Task directions —
Could you restate the data word for word?

╭──

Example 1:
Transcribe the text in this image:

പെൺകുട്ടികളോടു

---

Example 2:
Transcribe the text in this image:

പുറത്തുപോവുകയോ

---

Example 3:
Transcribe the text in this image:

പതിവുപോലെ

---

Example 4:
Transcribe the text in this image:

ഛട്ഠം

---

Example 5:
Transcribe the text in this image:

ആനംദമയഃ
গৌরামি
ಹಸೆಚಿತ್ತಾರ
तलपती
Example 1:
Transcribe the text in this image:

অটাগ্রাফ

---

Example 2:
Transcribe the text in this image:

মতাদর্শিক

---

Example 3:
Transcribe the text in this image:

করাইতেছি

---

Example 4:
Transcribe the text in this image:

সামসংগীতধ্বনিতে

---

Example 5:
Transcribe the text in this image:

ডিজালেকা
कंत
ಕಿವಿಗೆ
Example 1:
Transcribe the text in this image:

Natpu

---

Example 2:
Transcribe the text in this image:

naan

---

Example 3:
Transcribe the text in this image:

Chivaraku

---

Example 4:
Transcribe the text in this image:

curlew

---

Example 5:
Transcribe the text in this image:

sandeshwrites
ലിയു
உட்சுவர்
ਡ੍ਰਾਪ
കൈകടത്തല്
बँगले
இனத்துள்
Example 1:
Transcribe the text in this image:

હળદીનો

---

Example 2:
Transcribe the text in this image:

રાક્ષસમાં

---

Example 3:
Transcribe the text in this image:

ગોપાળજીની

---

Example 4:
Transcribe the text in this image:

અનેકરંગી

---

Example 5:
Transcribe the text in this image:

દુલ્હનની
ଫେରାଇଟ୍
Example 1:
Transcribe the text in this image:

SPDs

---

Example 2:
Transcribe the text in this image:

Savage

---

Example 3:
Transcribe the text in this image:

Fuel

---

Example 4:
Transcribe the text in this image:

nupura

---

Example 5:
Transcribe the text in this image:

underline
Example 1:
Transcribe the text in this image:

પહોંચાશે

╰──

Solution —
Example 1:
Transcribe the text in this image:

പെൺകുട്ടികളോടു

---

Example 2:
Transcribe the text in this image:

പുറത്തുപോവുകയോ

---

Example 3:
Transcribe the text in this image:

പതിവുപോലെ

---

Example 4:
Transcribe the text in this image:

ഛട്ഠം

---

Example 5:
Transcribe the text in this image:

ആനംദമയഃ
গৌরামি
ಹಸೆಚಿತ್ತಾರ
तलपती
Example 1:
Transcribe the text in this image:

অটাগ্রাফ

---

Example 2:
Transcribe the text in this image:

মতাদর্শিক

---

Example 3:
Transcribe the text in this image:

করাইতেছি

---

Example 4:
Transcribe the text in this image:

সামসংগীতধ্বনিতে

---

Example 5:
Transcribe the text in this image:

ডিজালেকা
कंत
ಕಿವಿಗೆ
Example 1:
Transcribe the text in this image:

Natpu

---

Example 2:
Transcribe the text in this image:

naan

---

Example 3:
Transcribe the text in this image:

Chivaraku

---

Example 4:
Transcribe the text in this image:

curlew

---

Example 5:
Transcribe the text in this image:

sandeshwrites
ലിയു
உட்சுவர்
ਡ੍ਰਾਪ
കൈകടത്തല്
बँगले
இனத்துள்
Example 1:
Transcribe the text in this image:

હળદીનો

---

Example 2:
Transcribe the text in this image:

રાક્ષસમાં

---

Example 3:
Transcribe the text in this image:

ગોપાળજીની

---

Example 4:
Transcribe the text in this image:

અનેકરંગી

---

Example 5:
Transcribe the text in this image:

દુલ્હનની
ଫେରାଇଟ୍
Example 1:
Transcribe the text in this image:

SPDs

---

Example 2:
Transcribe the text in this image:

Savage

---

Example 3:
Transcribe the text in this image:

Fuel

---

Example 4:
Transcribe the text in this image:

nupura

---

Example 5:
Transcribe the text in this image:

underline
Example 1:
Transcribe the text in this image:

પહોંચાશે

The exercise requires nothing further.